Мальчишка выскочил к двери, не оборачиваясь, Ян попрощался с Жаном, пожал ему руку, и здесь из своей комнаты явился Янн. Злой до невозможности, разговаривающий с кем-то по телефону. Янек замер и Яна притормозил. Они оба стали наблюдать за болтающим Янном.
— И что? И что вы мне прикажете делать? Это срочно. Меня за горло возьмут... — здесь он заметил невольно наблюдающих и гаркнул на них: — Че уставились?
— Да ничего... — протянул Ян, пропихивая Янека к двери, — разговариваешь ты громко.
— А ты до... — Янн осекся, щелкнул языком и рыкнул: — много. Чапайте, куда шли! — и снова увлекся телефонным разговором. Кто, как и в каких пропорциях возьмет Янна узнать, конечно, было интересно, но совсем не первостепенно. Без особых приключений они покинули Академию, а там и до дома добрались.

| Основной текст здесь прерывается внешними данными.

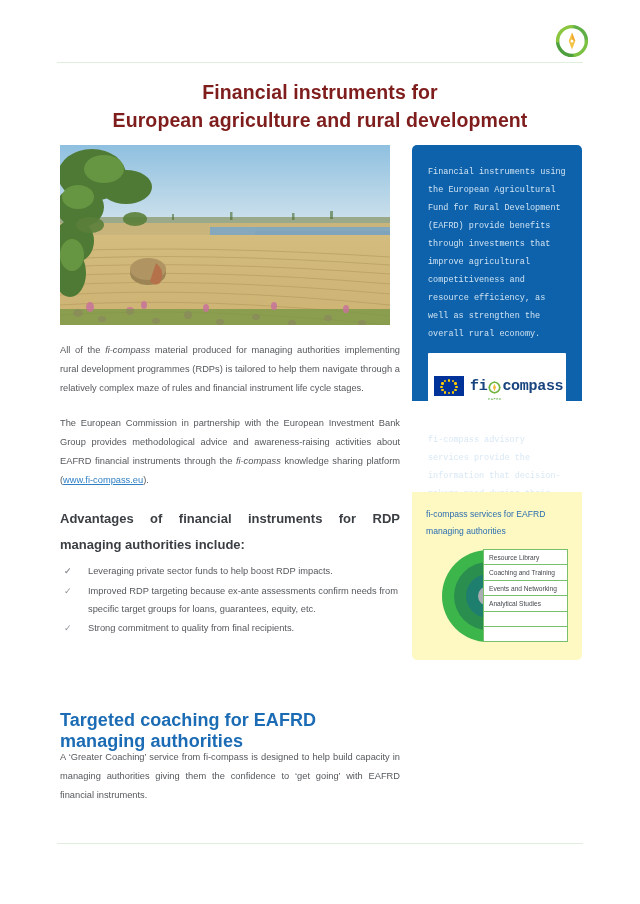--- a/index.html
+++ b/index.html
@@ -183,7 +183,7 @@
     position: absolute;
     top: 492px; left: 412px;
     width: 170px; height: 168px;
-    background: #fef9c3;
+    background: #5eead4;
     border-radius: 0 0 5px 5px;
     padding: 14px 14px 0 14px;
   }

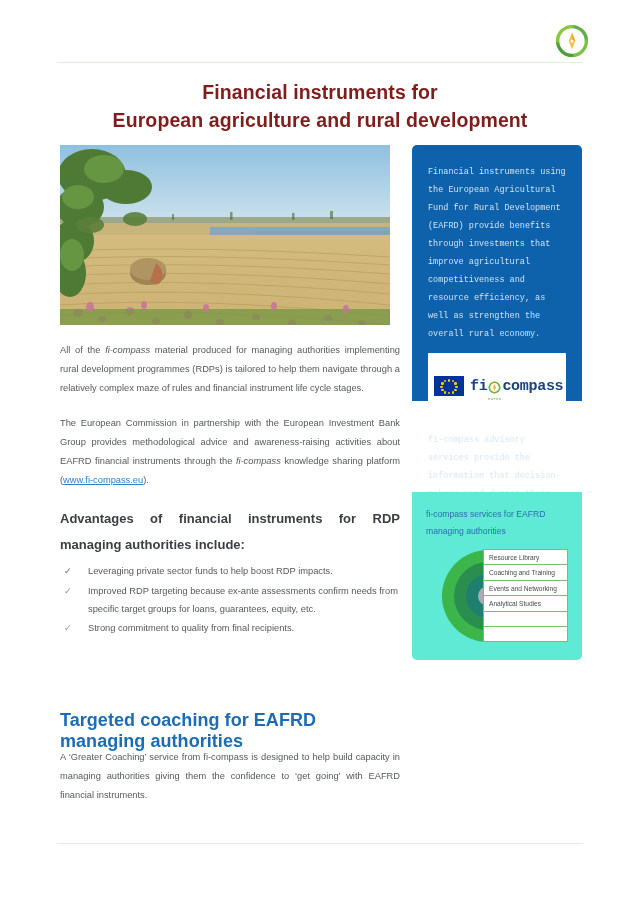--- a/index.html
+++ b/index.html
@@ -100,7 +100,7 @@
     position: absolute;
     top: 710px; left: 60px;
     width: 340px;
-    font-size: 18px;
+    font-size: 11px;
     font-weight: bold;
     color: #1b6cb5;
     letter-spacing: 0.05px;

Жил Ян в старом районе. Не то чтобы на окраине, но и не в центре. Такой стандарный средний уровень, где квартиры не самые дорогие и не самые убитые. Панельный пятиэтажный дом был окружен высокими тополями и конкретно выделялся на фоне остальных двадцати таких же вокруг. По крайней мере тем, что был другого цвета: все дома серые, и только этот — белый. Перед домом расположилась площадка. Качели, что скрипели так, будто на них отливали чугун на протяжении сорока лет без смазки, ржавая карусель, на которой стерлись милые рисунки животных и от них остались только тоскующие глаза, и пару турников. Остальное, как знал сам Ян, горку, инвентарь — растащили на металлолом.
— Ух ты! — восхитился Янек и подскачил к заборчику, — Обстановочка прям как у меня во дворе пару лет назад. Там осталось все мое детство... Такое странное чувство сейчас, не пойму. Как будто очень хочется вернуться туда, откуда меня выдернули. — Янек помрачнел.
Ян оказался совершенно удивлен этим. Он подошел к парнишке, положил руку на его спину и слегка потряс. Озадаченный и одновременно с этим обеспокоенный Розмановский сказал: — Это ностальгия. И, вероятнее всего, у вас она намного сильнее.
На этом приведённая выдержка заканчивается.